> WHAT IS NEEDED: Rewrite the passage about the Internet's effects on society, starting with "If you had a" and going on through "holds society together.", with "general public" replaced by "wider world".

> SOURCE PASSAGE:
=====
Sept-U: Setting the Movement in Motion
© Charles D. Hayes

One thing I think most people today would agree about is that the Internet is having far-reaching effects on society, and at this point in time, it’s difficult to predict the outcomes. Radio and television required passivity. The Internet invites participation; it promotes curiosity, conversation, and conviction. Social connectivity makes ideological amplification easy, allowing like-minded people to get together and venture further in the ideological direction they’re already leaning than they would have ventured on their own.

Regardless of the sentiment, it can be amplified in cyberspace. Any one of the above features of social media offers the possibility of revolutionary change. The Internet, therefore, can bring us together or rip us apart. Today’s communication upheaval can play to our worst instincts or our best; how we respond is up to each of us as citizens.  

During the past half-century the media sources we utilize have continued to dramatically affect the way we live. Television, for example, has entertained and educated us for more than sixty years, but in some respects it has had an anesthetizing effect. It’s managed to distort our intelligence into a sort of semiconscious stupor in which we can watch reruns over and over without recalling having seen them before. In other words, millions of people use television to relieve stress and tune out, so to speak, just as others under the stress of modernity use drugs to turn their anxiety into euphoria.  

Contrast today’s communication capabilities with the 1950s, when there were only three television networks. The differences are so profound that many young people today have difficulty imaging what life would be like without constant connectivity.  Millions of people used to go to work each day having watched the same programs the night before as most of the people they worked with. This shared sense of entertainment offered the feeling that we were really in the same boat, minus the racial and gender biases prevalent at the time. Social media may seem to have a similar effect today, except that the groups are far more self-selecting and the subjects of interest more trivial in nature. After all, how thoughtful and reflective can one be when the expectation is to respond quickly in 140 characters or less?

If you had a message you wanted to communicate to the general public in the 1950s, you were pretty much out of luck. Radio, television, newspapers, magazines, and letters were about the only options. Not so today. But when you start to imagine what the results might be from turning those billions of hours of television stupor into something more productive with today’s connectivity, the possibilities are mind-bending. In Cognitive Surplus: Creativity and Generosity in a Connected Age, Clay Shirky, who teaches in the Interactive Telecommunications Program at New York University, shows how using our heretofore dead-to-the-world time differently has the potential to change the world. He describes interactive media as the connective tissue that holds society together.
=====
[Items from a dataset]
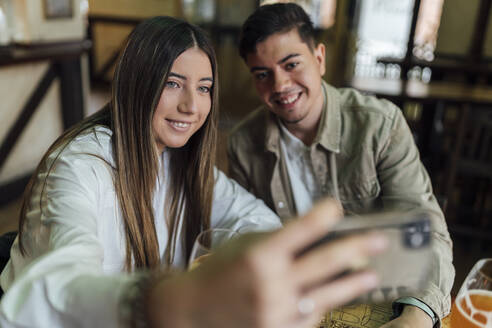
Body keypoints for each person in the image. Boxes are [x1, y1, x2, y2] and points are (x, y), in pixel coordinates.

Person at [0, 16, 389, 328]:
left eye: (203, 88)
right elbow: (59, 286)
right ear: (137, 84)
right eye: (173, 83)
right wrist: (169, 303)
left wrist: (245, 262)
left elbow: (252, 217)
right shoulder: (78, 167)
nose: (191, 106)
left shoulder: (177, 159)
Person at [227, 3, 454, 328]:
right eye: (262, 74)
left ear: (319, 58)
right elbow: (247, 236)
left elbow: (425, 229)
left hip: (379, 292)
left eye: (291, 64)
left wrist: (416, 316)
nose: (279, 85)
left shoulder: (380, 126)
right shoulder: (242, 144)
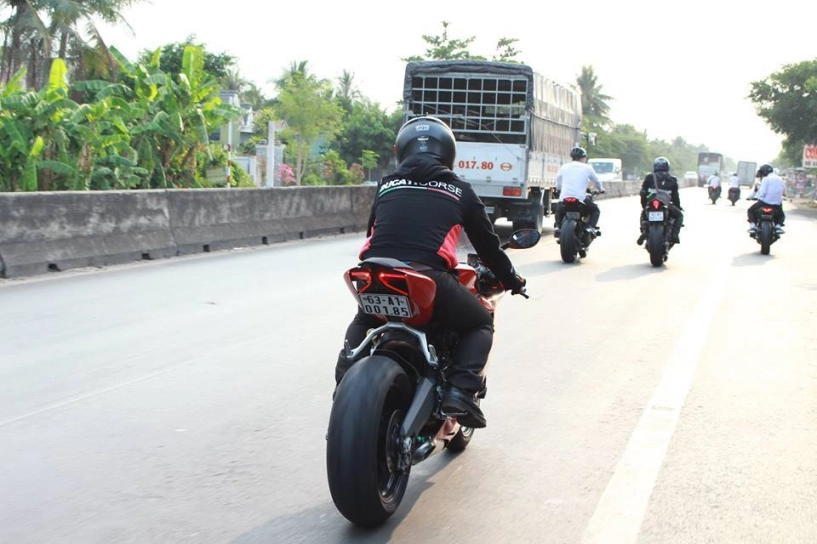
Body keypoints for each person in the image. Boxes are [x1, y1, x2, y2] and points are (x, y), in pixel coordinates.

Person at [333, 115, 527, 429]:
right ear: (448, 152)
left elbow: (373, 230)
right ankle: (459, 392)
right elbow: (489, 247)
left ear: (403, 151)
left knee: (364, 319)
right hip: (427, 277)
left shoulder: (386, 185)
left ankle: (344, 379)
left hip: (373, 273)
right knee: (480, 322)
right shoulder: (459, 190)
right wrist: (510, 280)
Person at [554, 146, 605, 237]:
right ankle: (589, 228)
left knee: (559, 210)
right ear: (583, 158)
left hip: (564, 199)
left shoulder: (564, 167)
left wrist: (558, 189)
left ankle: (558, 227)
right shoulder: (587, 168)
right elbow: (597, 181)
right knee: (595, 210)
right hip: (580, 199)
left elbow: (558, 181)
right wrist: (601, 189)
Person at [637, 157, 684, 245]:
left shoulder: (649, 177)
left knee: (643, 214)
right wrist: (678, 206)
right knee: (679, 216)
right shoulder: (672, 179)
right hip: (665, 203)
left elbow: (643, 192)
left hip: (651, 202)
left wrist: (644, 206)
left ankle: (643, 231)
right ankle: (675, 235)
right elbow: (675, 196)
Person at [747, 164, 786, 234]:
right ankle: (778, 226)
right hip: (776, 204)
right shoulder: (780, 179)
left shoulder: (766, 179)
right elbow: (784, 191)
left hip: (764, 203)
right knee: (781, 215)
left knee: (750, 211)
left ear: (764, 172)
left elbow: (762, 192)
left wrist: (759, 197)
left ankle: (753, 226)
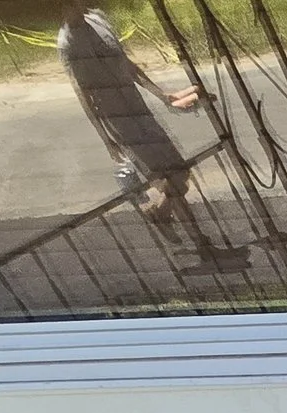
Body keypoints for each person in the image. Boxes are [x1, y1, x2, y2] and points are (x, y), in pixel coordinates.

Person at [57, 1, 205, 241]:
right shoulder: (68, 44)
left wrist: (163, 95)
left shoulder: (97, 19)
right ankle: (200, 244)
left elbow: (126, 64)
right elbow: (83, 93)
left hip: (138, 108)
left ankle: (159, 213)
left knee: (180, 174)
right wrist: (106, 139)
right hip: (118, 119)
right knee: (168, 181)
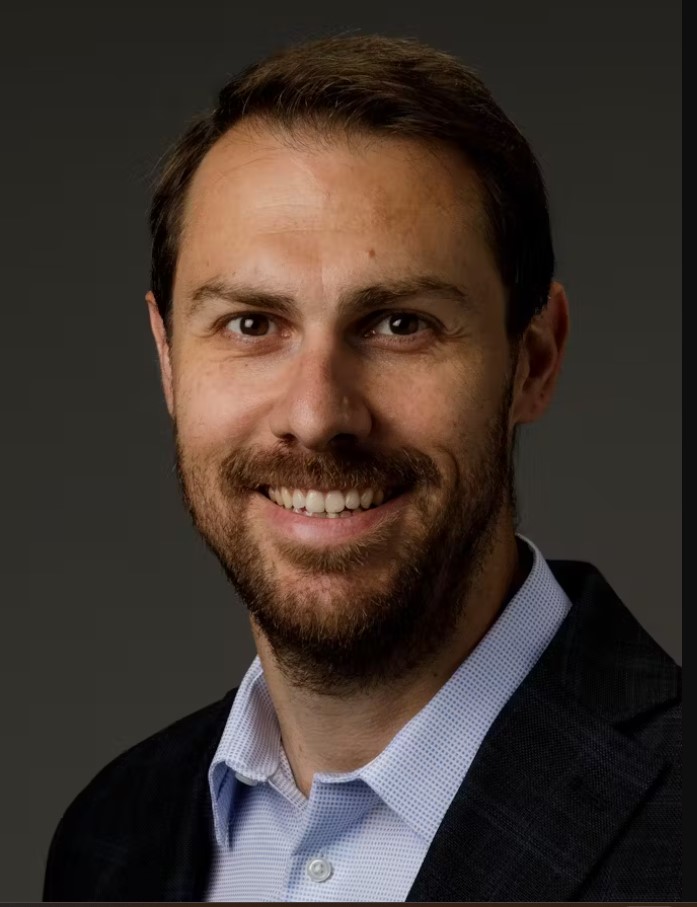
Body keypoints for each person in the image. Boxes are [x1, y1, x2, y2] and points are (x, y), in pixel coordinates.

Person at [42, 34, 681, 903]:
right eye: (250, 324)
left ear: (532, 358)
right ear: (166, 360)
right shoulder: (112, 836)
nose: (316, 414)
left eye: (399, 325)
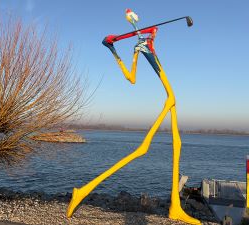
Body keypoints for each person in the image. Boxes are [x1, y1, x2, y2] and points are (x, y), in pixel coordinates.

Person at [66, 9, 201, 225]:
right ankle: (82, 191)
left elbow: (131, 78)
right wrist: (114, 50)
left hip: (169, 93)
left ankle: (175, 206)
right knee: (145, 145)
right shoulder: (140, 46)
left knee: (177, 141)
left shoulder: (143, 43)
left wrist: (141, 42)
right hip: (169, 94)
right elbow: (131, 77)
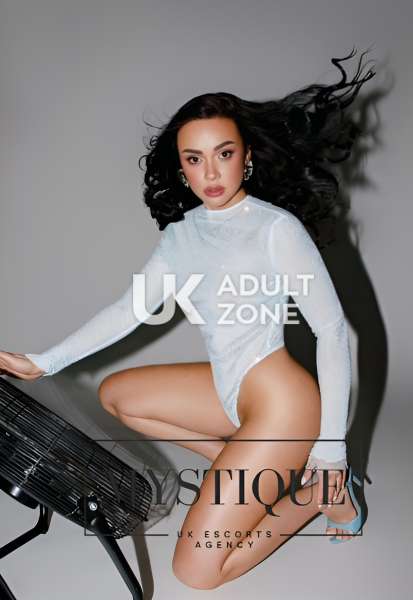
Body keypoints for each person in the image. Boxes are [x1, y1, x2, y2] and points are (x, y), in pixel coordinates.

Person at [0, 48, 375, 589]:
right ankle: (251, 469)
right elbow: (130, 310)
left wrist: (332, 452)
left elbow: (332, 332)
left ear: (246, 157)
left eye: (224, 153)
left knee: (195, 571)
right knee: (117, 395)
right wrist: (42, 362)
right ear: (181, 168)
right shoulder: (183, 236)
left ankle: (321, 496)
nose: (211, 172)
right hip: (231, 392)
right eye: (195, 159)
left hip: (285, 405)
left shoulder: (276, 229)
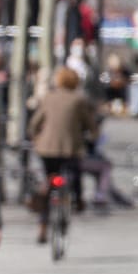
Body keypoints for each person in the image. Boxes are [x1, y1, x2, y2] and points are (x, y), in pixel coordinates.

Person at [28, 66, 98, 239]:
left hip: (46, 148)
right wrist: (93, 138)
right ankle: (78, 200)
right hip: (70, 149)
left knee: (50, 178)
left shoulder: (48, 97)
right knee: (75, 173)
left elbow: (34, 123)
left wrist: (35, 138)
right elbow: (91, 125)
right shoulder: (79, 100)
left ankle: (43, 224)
=====
> SOLUTION:
If you had a message you wanted to communicate to the wider world in the 1950s, you were pretty much out of luck. Radio, television, newspapers, magazines, and letters were about the only options. Not so today. But when you start to imagine what the results might be from turning those billions of hours of television stupor into something more productive with today’s connectivity, the possibilities are mind-bending. In Cognitive Surplus: Creativity and Generosity in a Connected Age, Clay Shirky, who teaches in the Interactive Telecommunications Program at New York University, shows how using our heretofore dead-to-the-world time differently has the potential to change the world. He describes interactive media as the connective tissue that holds society together.